Thanks for the info. In that case, I really hope it was good news.


----------



## CaliChan (Mar 29, 2013)

Oh no I had she had good news! She's so talented and gives great advice.


----------



## christinak (Mar 29, 2013)

When does she usually log on?  Im on here all day and night....yeah, I have no life.  I haven't seen her at all   I will be watching for her today!


----------



## ruby61 (Mar 29, 2013)

I think this forum has some incredible caring people.  Let me tell you as a Rn positive thinking and prayer go a long way.  I hope all is well with her, she is in my thoughts.


----------



## Moonshea Botanicals (Mar 29, 2013)

I truly believe that we are more than a soapmaking community....we are a family.

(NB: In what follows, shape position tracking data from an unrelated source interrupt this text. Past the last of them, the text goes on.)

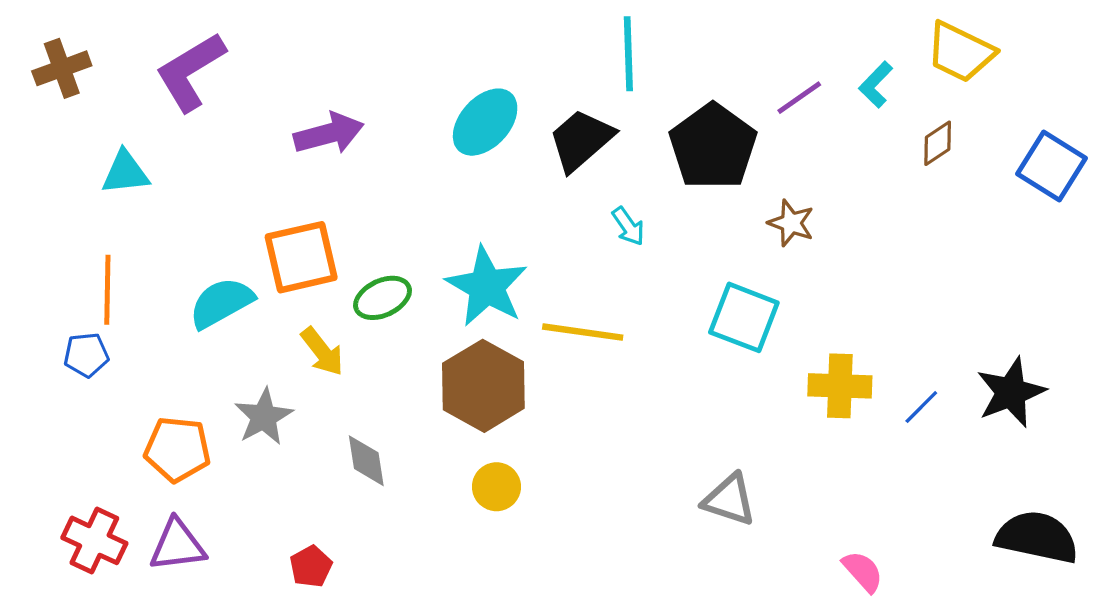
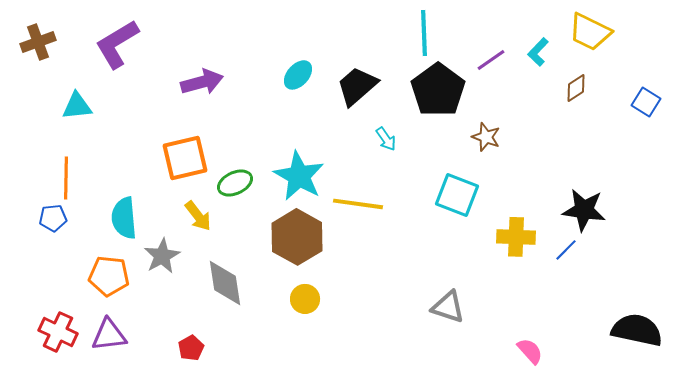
cyan line: (628, 54) -> (424, 33), moved
cyan ellipse: (485, 122) -> (298, 75), size x0.7
blue square: (1052, 166) -> (646, 102), size x0.7
cyan semicircle: (221, 303) -> (124, 218), moved, turned -66
black star: (1011, 392) -> (584, 210), moved, turned 30
gray diamond: (366, 461) -> (225, 283), size x1.4

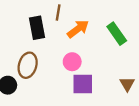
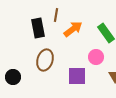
pink circle: (72, 62) -> (96, 57), moved
brown ellipse: (28, 65) -> (45, 60), moved

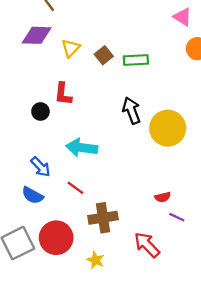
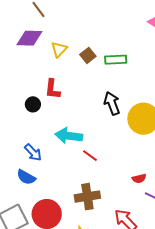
red line: (75, 188) -> (90, 156), moved

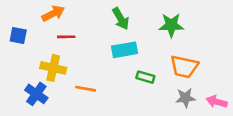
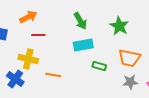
green star: (171, 25) -> (119, 26), turned 30

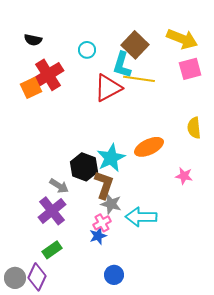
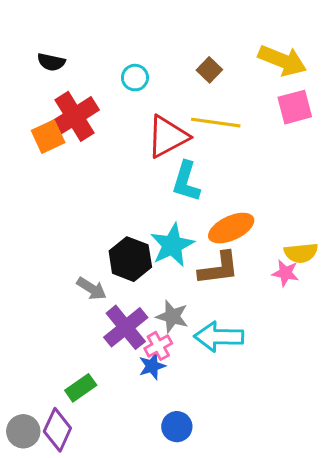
brown square: (135, 45) -> (209, 70), size x0.6
cyan L-shape: (122, 65) -> (186, 182), moved
yellow semicircle: (194, 128) -> (301, 253), moved, turned -90
brown L-shape: (104, 185) -> (219, 268), moved, turned 64
purple cross: (52, 211) -> (126, 327), moved

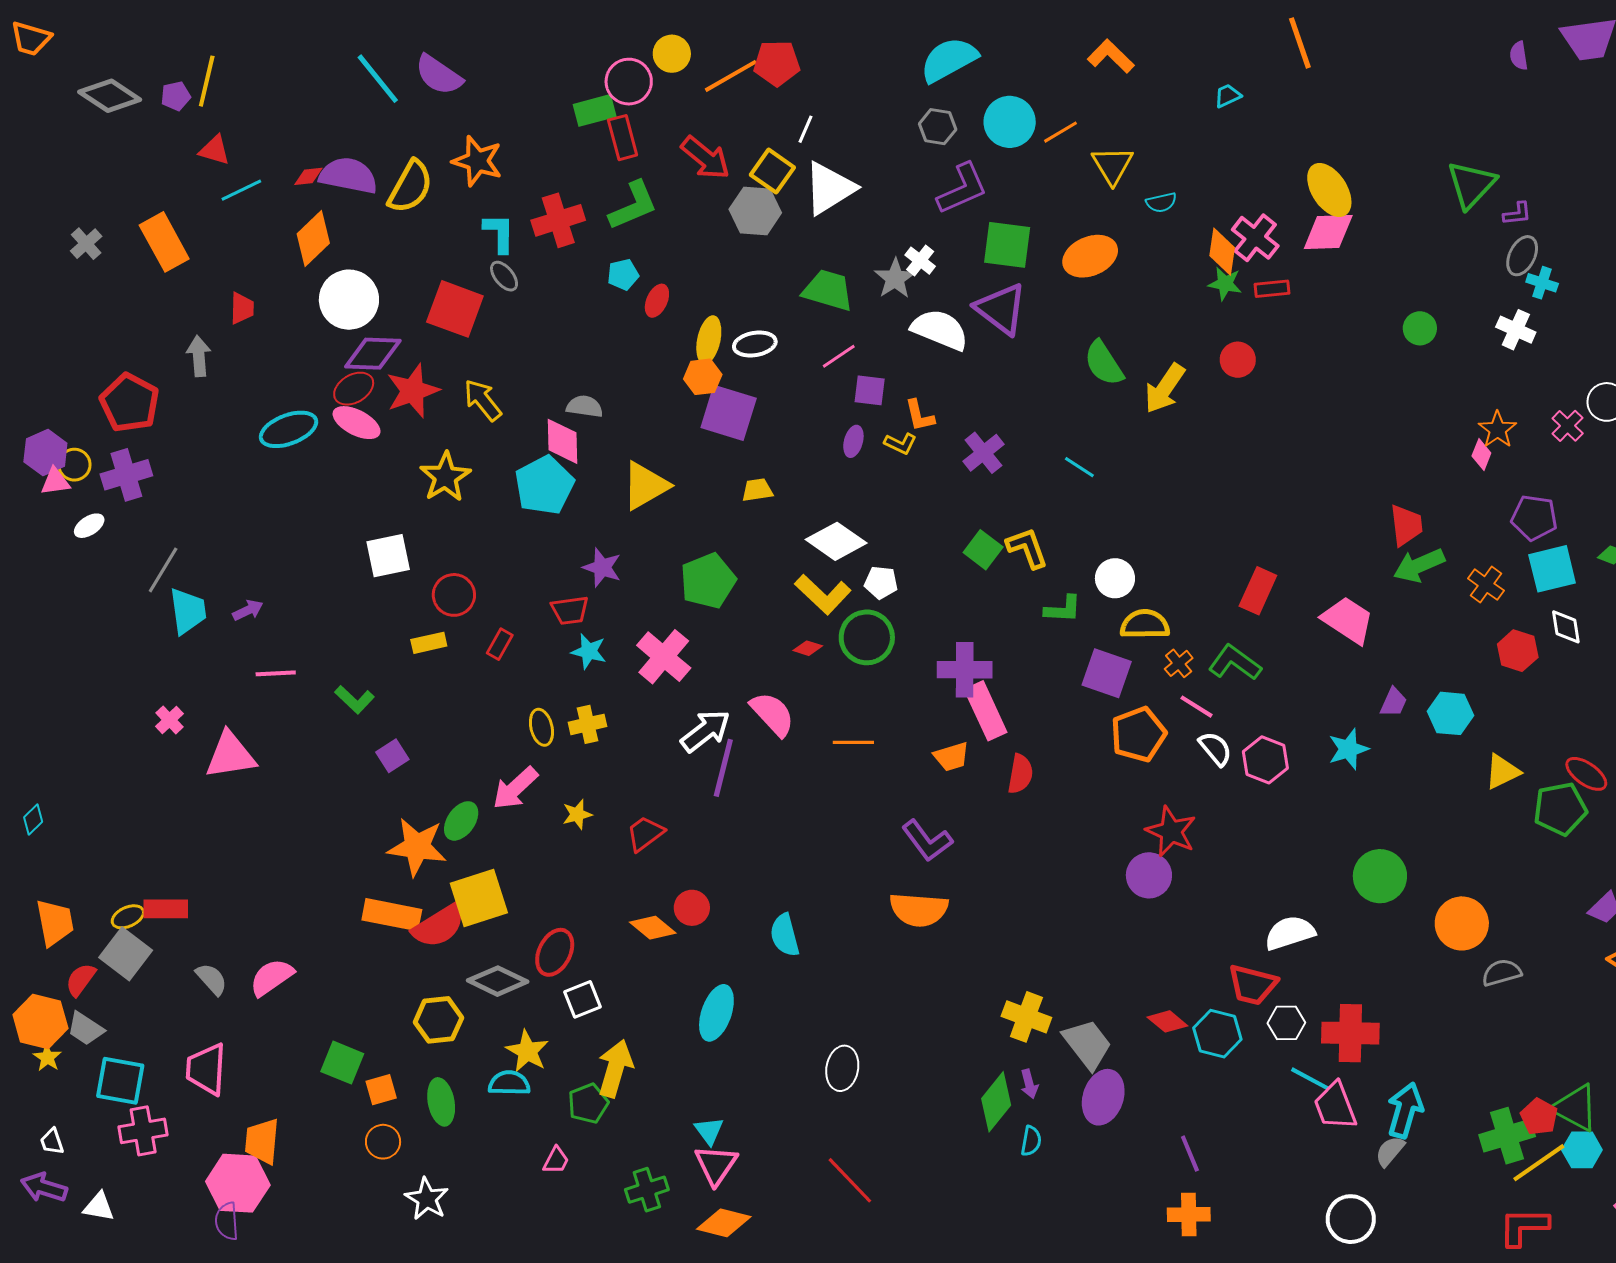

I hope R&R got good news.


----------



## AngelMomma (Mar 29, 2013)

Been thinking of you too R&R!


----------



## lizflowers42 (Mar 29, 2013)

I haven't been on here as much as usual, but I did notice she hasn't been blessing us with her pretty soaps to drool over


----------



## christinak (Mar 29, 2013)

Just in case you haven't heard, R&R is fine and dandy.


----------



## Shannon_m (Mar 29, 2013)

I just read... thank goodness!!!!


----------



## marghewitt (Mar 29, 2013)

I am sure she is out celebrating her good news!


----------



## SoapPapaw (Mar 29, 2013)

I dont think I have met who you are talking about. But i really like the concern you are showing for a missed friend.


----------



## Lion Of Judah (Mar 29, 2013)

glad to hear that she got good news and is doing fine ...... may your blessing continue to multiply


----------



## lizflowers42 (Mar 29, 2013)

SoapPapaw said:


> I dont think I have met who you are talking about. But i really like the concern you are showing for a missed friend.



Rock&Royalty is who we are speaking of--very very talented and helpful forum member!!  She has lots of soap porn in the gallery!


----------



## Cherry Bomb (Mar 29, 2013)

Awesome and amen!!!! Great news!!!!


----------



## RocknRoll (Mar 29, 2013)

Wow, thanks everyone for all of your concern! I am so touched and yes, we ARE a family here! I'll start a new thread with more details in a second..... :razz:


----------